Now onto the things I liked about this episode. There were a lot of them, but first and foremost let’s talk about Elektra. Elodie Yung has been consistently good this season, but she had some stand-out moments this episode that really highlight why she was such a great fit for the character. The aforementioned scene right before the rooftop fight, when she and Matt say their final goodbyes and prepare for a battle that they assume will kill both of them (and does kill one of them), is one of the more touching moments that Daredevil has pulled off. And her final moments, after she sacrifices herself to save Matt and tells him she finally knows what it feels like to be good, made me care about a character’s death even though I knew it was only temporary.
Other than Elektra, the bus filled with people that Daredevil had saved gave us some great moments between Karen and everyone’s favorite arms dealer Turk Barrett. In fact, this episode was a great moment for a few minor characters to shine, including Melvin Potter. His new clothes for Elektra looked great, and it’s been great seeing him this season when he isn’t constantly afraid for his life. Last season, it seemed like Potter had some sort of mental handicap, but that hasn’t been apparent in his few appearances this season. It definitely seems like Melvin’s fear and anxiety about Betsy when he was controlled by Fisk made his mental state deteriorate in season one. So it’s nice to see him in a better place, and the club he designs for Daredevil is all sorts of badass.

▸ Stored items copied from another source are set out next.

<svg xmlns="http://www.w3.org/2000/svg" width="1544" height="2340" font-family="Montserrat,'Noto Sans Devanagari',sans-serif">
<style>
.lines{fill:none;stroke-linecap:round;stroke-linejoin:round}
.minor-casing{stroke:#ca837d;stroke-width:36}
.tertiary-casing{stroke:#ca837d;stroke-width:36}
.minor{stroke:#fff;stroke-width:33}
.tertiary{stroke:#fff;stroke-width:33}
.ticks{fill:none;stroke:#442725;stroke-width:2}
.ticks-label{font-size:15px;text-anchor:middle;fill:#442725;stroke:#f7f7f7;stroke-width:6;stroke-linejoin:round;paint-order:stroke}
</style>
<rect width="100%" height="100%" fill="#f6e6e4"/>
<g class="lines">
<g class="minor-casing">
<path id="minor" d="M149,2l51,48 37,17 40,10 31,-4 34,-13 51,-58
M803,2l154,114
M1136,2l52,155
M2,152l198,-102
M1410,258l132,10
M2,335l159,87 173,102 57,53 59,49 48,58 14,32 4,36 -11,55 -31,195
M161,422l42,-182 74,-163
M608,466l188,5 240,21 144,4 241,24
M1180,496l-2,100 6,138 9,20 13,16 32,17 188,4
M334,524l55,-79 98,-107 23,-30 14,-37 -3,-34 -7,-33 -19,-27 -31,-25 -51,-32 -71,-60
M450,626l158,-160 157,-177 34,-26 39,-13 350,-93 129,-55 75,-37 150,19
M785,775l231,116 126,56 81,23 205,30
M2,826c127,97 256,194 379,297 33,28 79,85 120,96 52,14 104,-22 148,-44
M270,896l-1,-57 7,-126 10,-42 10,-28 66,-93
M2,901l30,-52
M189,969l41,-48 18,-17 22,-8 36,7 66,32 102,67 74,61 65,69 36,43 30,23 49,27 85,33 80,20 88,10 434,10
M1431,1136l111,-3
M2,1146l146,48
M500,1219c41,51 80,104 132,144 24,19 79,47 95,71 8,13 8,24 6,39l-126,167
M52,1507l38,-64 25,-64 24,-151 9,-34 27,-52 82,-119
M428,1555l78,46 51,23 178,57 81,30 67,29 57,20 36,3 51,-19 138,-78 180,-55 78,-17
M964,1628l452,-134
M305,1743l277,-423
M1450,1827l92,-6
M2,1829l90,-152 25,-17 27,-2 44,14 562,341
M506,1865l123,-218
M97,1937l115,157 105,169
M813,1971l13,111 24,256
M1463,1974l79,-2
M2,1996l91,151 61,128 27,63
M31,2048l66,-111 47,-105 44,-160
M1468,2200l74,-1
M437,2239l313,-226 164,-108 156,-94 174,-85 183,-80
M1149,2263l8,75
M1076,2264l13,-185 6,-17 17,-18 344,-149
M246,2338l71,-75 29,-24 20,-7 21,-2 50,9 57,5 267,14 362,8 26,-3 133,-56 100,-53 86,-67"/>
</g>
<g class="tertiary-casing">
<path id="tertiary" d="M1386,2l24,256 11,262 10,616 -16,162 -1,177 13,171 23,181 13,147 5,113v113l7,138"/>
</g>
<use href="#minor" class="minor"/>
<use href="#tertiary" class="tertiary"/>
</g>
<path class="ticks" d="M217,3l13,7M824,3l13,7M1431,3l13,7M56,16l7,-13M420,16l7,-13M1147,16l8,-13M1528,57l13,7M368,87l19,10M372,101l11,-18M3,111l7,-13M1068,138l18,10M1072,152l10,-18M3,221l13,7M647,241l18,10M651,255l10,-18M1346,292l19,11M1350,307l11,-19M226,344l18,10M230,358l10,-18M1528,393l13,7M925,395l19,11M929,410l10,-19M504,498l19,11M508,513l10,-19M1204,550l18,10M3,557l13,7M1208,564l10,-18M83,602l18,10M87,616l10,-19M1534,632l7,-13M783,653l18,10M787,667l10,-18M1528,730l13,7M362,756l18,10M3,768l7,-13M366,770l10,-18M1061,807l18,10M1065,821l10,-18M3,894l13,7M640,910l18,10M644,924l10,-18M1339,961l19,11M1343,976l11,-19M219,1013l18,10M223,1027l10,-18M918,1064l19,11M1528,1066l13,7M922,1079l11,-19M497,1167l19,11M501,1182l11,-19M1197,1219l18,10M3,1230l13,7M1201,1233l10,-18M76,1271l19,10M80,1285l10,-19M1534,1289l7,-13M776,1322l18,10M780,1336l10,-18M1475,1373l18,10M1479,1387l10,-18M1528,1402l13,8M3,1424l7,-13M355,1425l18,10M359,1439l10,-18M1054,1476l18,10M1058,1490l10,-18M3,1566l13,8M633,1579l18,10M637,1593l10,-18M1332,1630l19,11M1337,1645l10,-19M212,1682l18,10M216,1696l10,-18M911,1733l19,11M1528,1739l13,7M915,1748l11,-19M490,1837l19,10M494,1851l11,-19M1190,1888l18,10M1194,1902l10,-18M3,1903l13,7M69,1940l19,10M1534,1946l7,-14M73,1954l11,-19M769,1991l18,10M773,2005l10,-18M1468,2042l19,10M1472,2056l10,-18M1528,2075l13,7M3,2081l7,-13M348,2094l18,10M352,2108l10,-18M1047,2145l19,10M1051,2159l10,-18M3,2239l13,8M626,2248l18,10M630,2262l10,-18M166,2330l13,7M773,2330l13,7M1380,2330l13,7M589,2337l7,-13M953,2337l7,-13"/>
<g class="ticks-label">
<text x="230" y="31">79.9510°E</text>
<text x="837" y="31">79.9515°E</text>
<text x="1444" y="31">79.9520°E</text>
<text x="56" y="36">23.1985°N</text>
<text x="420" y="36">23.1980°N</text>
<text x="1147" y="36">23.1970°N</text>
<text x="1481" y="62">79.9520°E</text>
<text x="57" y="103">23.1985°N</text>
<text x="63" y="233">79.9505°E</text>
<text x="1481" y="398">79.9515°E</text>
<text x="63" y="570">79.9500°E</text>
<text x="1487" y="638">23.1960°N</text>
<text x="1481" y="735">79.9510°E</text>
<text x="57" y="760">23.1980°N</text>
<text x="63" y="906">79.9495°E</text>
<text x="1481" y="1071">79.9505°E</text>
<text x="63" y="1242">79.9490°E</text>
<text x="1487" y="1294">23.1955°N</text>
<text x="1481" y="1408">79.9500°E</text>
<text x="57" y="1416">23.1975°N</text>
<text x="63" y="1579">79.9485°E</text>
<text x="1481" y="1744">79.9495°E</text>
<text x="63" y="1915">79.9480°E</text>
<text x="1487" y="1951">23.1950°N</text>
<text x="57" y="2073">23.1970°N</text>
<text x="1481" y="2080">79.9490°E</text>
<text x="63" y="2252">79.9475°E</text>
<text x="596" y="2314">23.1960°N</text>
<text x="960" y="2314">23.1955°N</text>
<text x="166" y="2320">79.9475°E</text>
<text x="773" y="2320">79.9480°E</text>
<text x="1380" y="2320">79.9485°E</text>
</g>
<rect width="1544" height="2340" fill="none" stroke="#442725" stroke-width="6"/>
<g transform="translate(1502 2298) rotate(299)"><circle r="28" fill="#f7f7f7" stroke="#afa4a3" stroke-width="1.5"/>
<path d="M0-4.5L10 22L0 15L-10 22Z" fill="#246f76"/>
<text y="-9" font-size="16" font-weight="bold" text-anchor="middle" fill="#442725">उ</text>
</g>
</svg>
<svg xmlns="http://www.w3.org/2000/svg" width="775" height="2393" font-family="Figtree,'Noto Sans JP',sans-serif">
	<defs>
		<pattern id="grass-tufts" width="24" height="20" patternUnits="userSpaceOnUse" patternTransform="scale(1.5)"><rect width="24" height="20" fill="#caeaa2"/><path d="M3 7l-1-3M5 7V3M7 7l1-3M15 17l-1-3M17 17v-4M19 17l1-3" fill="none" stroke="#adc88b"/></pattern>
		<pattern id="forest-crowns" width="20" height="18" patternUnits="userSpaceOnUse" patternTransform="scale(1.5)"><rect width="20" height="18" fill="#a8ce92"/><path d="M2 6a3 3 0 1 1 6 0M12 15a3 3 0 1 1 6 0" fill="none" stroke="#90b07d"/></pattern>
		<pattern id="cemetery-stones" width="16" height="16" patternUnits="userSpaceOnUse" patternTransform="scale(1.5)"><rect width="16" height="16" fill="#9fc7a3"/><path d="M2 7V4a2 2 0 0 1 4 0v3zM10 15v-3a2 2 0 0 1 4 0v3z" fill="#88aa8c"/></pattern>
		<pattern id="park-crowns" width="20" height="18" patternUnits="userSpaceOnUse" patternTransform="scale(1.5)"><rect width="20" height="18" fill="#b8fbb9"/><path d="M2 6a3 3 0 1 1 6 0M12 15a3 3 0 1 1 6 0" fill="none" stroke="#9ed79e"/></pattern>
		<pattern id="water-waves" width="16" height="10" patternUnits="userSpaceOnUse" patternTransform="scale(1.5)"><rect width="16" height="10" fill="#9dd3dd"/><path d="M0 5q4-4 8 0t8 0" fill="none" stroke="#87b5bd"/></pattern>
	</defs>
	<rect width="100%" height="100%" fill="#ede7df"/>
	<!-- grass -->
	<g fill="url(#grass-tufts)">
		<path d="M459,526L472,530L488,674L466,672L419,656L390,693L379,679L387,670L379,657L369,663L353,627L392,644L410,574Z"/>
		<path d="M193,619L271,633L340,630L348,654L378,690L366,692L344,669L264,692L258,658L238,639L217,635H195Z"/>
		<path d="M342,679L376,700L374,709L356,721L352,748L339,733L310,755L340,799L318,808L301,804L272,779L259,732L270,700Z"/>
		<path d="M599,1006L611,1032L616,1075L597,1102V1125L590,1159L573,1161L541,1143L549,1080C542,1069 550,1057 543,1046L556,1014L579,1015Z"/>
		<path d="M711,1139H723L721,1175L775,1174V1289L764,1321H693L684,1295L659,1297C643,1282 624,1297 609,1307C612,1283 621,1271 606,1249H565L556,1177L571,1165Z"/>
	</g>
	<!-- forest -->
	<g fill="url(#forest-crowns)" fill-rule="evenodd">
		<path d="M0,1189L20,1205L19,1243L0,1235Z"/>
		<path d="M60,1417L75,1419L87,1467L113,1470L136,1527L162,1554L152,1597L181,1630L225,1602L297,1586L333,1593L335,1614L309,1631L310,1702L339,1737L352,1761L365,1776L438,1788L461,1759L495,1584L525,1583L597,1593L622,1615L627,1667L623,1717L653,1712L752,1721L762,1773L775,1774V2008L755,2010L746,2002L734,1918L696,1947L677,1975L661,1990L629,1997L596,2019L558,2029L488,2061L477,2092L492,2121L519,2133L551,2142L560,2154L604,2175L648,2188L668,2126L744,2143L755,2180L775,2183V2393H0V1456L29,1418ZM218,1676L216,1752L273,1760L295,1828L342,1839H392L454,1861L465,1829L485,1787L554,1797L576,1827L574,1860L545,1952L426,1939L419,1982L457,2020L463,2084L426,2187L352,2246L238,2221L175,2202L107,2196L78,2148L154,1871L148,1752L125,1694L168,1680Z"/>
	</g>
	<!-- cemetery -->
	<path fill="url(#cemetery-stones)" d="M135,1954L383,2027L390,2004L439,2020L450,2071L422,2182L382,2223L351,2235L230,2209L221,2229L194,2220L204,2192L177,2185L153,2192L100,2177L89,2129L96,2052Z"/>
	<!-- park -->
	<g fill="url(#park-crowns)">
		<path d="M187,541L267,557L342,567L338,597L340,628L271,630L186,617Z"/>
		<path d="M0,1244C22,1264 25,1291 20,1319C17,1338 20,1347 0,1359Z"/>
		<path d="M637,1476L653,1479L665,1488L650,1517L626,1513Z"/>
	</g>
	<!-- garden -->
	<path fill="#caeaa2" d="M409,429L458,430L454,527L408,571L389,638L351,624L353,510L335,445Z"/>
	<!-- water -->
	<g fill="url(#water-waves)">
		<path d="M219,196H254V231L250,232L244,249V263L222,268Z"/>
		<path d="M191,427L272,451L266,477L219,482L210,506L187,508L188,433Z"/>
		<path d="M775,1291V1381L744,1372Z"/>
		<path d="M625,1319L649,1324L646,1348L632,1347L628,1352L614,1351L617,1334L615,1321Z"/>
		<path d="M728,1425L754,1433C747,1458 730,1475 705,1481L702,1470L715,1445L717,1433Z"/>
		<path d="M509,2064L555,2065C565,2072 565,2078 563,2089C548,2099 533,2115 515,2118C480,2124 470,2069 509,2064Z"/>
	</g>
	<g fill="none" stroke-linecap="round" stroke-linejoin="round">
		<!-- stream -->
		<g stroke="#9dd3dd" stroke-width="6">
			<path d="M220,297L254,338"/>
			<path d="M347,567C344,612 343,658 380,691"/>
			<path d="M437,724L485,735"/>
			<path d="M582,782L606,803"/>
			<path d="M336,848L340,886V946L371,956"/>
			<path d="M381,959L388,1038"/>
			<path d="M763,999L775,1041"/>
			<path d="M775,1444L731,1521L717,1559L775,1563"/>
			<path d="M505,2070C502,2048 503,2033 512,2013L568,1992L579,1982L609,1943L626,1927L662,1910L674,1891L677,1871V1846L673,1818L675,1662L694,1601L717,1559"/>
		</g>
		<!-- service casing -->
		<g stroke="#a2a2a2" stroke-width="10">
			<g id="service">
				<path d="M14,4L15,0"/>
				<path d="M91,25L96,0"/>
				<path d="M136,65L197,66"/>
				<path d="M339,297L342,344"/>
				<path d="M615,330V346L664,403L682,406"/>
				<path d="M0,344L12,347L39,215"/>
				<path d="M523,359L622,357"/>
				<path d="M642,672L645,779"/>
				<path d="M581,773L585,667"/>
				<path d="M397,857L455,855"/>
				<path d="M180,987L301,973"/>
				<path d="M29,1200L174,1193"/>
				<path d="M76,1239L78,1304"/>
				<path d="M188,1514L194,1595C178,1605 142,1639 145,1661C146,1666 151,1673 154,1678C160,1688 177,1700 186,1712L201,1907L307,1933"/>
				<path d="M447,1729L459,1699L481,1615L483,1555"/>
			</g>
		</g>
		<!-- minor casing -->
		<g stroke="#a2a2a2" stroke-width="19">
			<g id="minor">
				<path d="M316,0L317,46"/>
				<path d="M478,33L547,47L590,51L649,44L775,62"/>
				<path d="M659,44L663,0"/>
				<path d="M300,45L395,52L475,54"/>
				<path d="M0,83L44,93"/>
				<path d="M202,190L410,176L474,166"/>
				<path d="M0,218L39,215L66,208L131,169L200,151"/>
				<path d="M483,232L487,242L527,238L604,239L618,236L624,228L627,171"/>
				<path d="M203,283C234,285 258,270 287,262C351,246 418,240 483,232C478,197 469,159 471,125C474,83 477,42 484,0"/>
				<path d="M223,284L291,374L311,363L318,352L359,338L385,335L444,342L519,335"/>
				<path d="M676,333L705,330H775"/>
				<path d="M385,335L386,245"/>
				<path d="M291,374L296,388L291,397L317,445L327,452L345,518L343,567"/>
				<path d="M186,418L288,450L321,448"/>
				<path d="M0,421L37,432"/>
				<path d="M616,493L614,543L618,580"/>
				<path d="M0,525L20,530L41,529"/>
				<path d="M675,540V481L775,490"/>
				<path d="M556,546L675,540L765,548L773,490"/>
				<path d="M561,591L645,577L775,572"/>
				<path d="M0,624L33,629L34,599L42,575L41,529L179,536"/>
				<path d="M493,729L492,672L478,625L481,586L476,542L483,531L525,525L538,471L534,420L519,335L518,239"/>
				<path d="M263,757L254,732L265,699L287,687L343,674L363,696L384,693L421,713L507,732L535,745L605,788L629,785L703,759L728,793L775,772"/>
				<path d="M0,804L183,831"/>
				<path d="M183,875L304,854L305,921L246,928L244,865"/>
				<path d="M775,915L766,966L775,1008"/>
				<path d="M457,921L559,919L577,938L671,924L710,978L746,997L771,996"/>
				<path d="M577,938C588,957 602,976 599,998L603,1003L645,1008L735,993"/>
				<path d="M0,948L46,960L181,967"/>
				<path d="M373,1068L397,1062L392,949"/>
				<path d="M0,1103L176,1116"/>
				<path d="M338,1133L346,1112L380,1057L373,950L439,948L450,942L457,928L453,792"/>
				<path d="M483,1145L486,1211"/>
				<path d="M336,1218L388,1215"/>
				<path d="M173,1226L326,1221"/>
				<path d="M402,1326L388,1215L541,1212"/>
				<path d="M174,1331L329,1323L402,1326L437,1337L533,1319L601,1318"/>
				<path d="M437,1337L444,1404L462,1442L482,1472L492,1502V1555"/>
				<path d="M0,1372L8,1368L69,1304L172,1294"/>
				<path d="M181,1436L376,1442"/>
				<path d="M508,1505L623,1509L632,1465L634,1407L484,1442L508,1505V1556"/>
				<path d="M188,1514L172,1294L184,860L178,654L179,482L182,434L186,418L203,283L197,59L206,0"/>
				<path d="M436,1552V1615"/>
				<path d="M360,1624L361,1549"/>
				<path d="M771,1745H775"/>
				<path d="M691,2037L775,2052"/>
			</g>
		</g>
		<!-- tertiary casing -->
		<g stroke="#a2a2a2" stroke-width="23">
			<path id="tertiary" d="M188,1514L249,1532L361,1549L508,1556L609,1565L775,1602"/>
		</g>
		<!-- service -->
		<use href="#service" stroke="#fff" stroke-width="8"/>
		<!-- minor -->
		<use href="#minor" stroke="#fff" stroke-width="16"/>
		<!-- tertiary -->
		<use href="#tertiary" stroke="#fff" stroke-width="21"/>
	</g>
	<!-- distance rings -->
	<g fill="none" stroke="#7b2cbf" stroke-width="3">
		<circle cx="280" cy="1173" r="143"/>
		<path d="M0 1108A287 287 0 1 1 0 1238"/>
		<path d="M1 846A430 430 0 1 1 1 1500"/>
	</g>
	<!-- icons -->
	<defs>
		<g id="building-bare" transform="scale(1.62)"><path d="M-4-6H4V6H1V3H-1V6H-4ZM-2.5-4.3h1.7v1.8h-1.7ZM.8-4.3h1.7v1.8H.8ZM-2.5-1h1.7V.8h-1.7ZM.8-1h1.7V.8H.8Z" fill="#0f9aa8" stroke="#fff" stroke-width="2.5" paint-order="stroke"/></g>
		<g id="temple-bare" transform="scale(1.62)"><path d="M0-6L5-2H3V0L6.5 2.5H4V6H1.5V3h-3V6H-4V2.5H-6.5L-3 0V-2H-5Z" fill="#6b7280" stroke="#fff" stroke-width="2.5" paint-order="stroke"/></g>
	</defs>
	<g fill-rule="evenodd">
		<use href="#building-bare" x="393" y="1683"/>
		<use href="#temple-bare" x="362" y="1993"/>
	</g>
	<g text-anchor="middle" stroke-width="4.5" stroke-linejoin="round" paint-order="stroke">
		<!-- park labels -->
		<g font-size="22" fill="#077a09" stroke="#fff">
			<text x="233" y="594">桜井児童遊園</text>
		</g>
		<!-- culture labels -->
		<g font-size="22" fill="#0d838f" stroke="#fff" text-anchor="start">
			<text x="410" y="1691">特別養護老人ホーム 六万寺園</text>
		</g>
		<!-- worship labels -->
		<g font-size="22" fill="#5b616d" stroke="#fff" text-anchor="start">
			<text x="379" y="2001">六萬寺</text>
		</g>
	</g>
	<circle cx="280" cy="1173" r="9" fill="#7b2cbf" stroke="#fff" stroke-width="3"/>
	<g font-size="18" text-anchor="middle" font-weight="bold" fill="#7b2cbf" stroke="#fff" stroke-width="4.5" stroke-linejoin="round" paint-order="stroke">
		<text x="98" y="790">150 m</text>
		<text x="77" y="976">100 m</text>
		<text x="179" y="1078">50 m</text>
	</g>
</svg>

Finally, Matt and Stick’s conversation at Elektra’s grave was, in my opinion, a better ending for this season than the one we got. I’ve already mentioned my complaints about Karen’s article, but the conversation that Matt and Stick have at Elektra’s grave lands much better than the article does, and I think the episode (and season) could have ended there. Well…not right there, of course. The final shot of the season, teasing Elektra’s revival, was a great promise of things to come. I wouldn’t mind seeing Elektra show up again in the future as a Big Bad, or as the leader of The Hand in season three.
And thus ends our coverage of Daredevil season 2! Overall, I felt that the season was better than the first, though it suffered some problems near the end from the sheer amount of material it had to cover. Either way, it’s going to be a long wait to Luke Cage in September.
3.5 dead Elektras out of 5.
The appearance of Jeri Hogarth this episode was rumored, but still totally unexpected! Joining her law firm hopefully means we might see some more of Foggy in the second season of Jessica Jones
On that note, though, is anyone else shocked that Foggy and Matt didn’t make up before the season ended? I’m not complaining, but I definitely wasn’t expecting that.
Karen finding out about Matt’s identity was a nice moment, and it’s about damn time that happened.
“This time, you piece of shit…stay down.” Stick killing Nobu again was awesome. I wonder if he’ll actually stay dead?
“Matt, you are the toughest son of a bitch I have ever met. Let’s go home.”